▸ Things to do
1: Rewrite the arrow-lube thread starting at "Never heard of" and ending at "2 3D seasons.", with "Woody's" changed to "silicone lube".
2: In the arrow-lube thread, which brand does Punch_Master say most of the local targets are?
+++ Selected extract
I'm at a 3D about every other weekend. I usually apply a little bit of lube after about 6-7 targets(using the same arrow of course). Most of the time, I'm the person pulling the arrows in the group, so I use it on the other shooters arrows as well. No one seems to mind, and It has lasted me two 3D seasons now.

The best thing though...NO PULLER REQUIRED!!!!


----------



## Punch_Master (Jul 24, 2002)

I shoot 3D every weekend and usually 2 to 3 days a week all spring, summer and fall long. I shoot alot actually. You usually only have to apply it about every fifth target or so. If you are shooting Rineharts I wouldn't even bother using lube. Most of the targets around here are Mackenzies so I need the lube. You don't have to drench the arrow in the stuff, just the first inch or so. It goes a long way.


----------



## steve hilliard (Jun 26, 2002)

*lube*

im with bowd, hand soap works as good as any of that lube,i use a bar of soap in all my targets, i would spent a dime on lubes. some bow clubs dont like guys shooting that silicone lube into their targets. just my 2 cents


----------



## ZarkSniper (Aug 12, 2003)

*Re: lube*



steve hilliard said:


> *some bow clubs dont like guys shooting that silicone lube into their targets.* just my 2 cents


 Never heard of that before. I have tried the soap, and it did work pretty good. But the Woody's works 10X's better. Seriously, try it. You won't be dissappointed. As far as spending the $$, well that's up to you. I just don't find $11.00 to be that bad for something that has, so far, lasted me 2 3D seasons.


----------



## Punch_Master (Jul 24, 2002)

Ditto on what Zark said


----------



## Jim G (Apr 8, 2003)

*Who, what, when samples*

What qualifications do we need to get a sample. There is nothing you can say, post, describe, or pontificate that will convince me this is a good product (not saying it isn't). Samples speak for themselves.

We need samples!!! and SOME idea on pricing.

Jim G,


----------



## RIG (Oct 13, 2003)

Easy Jim G, I didn't mean to make anyone mad. If you look above at my original post I said if you would p.m. me your name and address I will send you sample as soon as they are available. Thank you


----------



## SPOTTYBOW (Oct 23, 2003)

SOAP!!!
I can't say I've seen a lot of people using lube here in the UK but considering the predominant weather conditions soap would be good for a laugh. Spot the frothy quiver!!!
++++++
+++ Study material
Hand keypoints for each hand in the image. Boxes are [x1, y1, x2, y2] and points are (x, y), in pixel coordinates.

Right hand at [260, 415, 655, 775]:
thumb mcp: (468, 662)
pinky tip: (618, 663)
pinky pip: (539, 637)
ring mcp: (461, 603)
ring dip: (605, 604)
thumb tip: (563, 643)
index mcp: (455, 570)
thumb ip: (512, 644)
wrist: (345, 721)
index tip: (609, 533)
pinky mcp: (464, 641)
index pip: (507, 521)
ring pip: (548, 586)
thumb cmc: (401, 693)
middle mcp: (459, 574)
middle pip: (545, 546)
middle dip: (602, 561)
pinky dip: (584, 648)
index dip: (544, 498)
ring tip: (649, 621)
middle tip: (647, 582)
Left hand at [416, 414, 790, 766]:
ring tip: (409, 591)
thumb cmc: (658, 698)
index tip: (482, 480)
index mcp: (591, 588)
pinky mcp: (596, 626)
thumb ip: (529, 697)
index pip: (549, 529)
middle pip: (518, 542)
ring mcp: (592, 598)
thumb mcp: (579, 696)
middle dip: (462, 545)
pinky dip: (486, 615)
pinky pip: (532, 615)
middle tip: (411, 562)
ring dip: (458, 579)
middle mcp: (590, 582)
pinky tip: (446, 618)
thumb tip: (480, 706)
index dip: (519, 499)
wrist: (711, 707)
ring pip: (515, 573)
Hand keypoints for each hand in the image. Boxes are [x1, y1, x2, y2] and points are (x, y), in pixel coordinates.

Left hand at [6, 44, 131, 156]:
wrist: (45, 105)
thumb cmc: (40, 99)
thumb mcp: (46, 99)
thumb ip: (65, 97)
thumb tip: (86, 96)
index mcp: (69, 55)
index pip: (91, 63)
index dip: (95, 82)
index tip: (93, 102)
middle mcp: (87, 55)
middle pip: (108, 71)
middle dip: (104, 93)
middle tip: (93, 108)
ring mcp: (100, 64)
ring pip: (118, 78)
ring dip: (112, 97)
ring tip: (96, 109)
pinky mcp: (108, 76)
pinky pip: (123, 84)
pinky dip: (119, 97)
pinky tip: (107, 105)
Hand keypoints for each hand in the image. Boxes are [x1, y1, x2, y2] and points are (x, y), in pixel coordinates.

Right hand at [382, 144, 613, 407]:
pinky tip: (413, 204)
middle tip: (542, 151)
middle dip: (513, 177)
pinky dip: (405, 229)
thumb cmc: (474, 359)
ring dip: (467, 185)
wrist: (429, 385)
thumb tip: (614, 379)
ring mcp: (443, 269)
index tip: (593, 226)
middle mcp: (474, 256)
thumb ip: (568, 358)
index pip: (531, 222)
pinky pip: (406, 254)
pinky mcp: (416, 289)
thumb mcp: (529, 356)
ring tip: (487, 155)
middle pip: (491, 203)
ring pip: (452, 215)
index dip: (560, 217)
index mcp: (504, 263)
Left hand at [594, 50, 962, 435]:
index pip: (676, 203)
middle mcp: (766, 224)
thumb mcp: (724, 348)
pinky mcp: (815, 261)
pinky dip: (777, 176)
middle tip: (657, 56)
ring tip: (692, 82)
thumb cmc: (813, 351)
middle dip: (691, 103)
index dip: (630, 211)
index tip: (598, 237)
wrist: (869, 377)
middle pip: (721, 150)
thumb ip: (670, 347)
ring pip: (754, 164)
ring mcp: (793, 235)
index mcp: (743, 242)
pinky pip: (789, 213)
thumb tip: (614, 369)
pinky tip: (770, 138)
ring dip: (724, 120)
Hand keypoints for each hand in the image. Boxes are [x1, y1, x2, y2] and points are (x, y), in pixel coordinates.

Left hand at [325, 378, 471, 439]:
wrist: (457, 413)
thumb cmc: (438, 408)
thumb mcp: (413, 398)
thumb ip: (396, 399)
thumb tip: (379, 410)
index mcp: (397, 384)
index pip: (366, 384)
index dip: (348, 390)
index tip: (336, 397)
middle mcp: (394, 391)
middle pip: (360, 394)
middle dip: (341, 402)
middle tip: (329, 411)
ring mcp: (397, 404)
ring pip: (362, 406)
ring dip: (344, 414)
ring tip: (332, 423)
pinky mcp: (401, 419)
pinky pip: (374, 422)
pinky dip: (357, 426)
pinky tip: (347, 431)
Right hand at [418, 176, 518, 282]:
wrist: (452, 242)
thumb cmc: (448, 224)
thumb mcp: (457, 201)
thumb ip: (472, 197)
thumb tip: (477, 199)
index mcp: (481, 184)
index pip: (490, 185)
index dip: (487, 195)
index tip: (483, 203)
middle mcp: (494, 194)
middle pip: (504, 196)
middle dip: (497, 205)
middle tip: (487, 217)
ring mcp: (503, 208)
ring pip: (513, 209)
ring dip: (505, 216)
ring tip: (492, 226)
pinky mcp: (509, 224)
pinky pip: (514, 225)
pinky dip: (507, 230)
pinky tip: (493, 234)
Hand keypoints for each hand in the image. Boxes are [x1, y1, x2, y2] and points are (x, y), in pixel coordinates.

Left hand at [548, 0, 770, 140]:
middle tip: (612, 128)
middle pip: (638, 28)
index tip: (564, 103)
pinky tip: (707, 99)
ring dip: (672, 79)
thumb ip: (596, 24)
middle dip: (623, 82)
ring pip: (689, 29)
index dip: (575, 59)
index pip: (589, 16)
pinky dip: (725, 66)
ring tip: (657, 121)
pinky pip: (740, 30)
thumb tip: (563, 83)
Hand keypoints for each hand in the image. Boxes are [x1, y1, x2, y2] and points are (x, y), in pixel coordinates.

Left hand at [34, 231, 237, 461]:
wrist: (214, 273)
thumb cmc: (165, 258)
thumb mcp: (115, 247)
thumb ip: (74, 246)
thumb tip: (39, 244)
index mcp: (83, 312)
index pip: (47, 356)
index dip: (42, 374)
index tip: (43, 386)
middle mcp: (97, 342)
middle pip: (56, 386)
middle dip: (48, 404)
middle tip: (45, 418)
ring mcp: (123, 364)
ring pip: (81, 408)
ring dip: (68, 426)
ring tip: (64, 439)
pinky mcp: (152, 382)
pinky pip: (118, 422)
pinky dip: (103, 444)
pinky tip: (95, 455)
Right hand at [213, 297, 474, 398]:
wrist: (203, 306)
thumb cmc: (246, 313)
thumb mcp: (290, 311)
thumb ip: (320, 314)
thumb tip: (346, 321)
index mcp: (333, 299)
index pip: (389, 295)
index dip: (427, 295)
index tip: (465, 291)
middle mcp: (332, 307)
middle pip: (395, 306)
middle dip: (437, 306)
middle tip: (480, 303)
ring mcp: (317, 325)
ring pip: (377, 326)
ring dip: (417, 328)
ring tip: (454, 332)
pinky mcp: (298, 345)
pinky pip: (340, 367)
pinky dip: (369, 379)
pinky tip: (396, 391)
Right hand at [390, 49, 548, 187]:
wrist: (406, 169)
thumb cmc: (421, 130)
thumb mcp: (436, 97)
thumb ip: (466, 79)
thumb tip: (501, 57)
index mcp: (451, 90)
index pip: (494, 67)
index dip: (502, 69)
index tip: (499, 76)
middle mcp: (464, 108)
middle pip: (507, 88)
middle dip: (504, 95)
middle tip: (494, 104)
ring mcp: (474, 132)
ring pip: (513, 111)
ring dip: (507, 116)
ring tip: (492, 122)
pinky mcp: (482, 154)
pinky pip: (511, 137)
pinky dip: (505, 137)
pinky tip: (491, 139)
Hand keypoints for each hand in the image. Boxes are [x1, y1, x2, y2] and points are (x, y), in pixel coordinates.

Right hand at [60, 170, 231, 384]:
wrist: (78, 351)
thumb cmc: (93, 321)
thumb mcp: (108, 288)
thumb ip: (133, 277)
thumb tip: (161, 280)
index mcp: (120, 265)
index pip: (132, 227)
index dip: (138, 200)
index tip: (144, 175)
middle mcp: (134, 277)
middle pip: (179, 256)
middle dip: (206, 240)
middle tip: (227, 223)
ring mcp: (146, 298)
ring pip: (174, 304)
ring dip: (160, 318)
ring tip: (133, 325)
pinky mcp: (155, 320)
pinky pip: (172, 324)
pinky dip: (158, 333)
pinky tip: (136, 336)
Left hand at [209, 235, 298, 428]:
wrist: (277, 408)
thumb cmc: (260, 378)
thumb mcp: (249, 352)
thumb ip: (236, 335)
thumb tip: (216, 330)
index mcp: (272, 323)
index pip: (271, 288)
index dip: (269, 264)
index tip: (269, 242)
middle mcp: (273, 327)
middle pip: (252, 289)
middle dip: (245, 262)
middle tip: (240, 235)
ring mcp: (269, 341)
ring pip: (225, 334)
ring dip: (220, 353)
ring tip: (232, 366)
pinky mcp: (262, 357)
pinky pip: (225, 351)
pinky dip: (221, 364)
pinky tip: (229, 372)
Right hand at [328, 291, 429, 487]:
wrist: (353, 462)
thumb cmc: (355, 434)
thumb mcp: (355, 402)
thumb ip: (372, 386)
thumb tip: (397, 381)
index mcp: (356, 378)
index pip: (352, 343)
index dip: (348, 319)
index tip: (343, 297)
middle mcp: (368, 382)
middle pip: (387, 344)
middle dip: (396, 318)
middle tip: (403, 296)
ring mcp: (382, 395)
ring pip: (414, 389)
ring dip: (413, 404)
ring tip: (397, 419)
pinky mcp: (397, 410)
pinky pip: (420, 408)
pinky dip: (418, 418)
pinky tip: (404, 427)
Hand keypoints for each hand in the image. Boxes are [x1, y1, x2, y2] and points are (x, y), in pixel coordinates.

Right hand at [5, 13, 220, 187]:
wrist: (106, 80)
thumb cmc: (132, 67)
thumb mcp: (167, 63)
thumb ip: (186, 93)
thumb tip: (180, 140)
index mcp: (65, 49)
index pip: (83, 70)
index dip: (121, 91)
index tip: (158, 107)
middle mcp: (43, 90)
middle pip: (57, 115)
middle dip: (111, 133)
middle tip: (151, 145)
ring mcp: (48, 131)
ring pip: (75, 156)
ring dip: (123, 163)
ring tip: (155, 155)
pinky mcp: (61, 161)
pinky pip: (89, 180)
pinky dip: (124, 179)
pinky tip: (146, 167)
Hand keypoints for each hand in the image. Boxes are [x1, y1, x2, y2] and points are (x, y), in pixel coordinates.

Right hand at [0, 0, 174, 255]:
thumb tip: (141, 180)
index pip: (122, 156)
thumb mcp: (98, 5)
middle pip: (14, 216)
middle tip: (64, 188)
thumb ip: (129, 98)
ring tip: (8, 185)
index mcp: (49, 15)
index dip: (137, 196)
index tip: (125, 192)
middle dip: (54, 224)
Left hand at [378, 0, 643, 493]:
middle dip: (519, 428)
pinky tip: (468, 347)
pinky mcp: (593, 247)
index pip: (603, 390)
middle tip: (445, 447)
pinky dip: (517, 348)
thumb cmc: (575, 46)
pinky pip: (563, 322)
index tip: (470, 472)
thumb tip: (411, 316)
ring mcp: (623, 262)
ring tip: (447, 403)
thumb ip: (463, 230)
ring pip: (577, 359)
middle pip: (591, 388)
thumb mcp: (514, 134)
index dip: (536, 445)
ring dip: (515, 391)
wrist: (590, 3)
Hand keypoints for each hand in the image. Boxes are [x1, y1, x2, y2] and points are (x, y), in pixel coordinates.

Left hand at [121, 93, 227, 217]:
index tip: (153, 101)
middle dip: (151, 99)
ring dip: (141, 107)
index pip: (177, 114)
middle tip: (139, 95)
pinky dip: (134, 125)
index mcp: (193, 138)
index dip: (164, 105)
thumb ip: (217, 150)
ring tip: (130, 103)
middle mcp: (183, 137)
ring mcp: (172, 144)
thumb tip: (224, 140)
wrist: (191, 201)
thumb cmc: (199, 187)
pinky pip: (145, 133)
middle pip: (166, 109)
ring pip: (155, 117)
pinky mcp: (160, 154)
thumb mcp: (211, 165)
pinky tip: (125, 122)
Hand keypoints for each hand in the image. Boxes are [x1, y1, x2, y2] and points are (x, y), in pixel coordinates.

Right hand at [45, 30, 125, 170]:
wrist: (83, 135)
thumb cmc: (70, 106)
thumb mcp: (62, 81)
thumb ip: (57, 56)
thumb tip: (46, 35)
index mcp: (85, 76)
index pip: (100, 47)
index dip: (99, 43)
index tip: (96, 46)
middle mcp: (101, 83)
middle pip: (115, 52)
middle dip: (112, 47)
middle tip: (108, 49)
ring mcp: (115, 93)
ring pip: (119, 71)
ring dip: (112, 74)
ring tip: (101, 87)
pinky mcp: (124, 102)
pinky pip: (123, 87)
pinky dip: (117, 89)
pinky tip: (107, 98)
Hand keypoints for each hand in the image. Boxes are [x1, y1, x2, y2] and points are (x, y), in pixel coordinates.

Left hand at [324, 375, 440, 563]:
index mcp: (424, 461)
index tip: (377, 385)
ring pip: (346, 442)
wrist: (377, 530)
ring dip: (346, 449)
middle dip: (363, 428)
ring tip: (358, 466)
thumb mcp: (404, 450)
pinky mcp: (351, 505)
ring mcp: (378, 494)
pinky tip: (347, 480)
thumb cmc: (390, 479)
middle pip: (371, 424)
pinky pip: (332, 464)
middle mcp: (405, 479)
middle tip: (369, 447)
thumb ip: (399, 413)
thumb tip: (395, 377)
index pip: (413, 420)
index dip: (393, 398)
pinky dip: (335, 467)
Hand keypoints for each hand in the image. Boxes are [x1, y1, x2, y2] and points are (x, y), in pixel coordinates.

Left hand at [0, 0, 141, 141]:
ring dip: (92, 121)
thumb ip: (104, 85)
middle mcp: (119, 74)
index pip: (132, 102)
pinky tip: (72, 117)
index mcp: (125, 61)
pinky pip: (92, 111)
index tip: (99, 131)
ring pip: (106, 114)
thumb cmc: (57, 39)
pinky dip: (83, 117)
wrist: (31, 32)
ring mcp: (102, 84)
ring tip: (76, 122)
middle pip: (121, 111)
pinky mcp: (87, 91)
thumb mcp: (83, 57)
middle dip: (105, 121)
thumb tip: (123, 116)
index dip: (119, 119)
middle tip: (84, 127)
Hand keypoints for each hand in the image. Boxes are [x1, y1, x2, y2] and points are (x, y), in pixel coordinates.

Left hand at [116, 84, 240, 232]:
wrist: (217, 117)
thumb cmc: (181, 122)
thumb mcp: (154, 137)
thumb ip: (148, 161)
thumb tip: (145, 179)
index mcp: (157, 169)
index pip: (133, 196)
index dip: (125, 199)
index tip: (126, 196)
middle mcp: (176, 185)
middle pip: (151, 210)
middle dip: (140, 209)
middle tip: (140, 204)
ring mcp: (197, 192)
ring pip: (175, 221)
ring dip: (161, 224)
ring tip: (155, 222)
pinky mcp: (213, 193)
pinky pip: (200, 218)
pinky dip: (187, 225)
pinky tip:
++++++
▸ Answers to the exercise
1:
Never heard of that before. I have tried the soap, and it did work pretty good. But the silicone lube works 10X's better. Seriously, try it. You won't be dissappointed. As far as spending the $$, well that's up to you. I just don't find $11.00 to be that bad for something that has, so far, lasted me 2 3D seasons.

2: Mackenzies.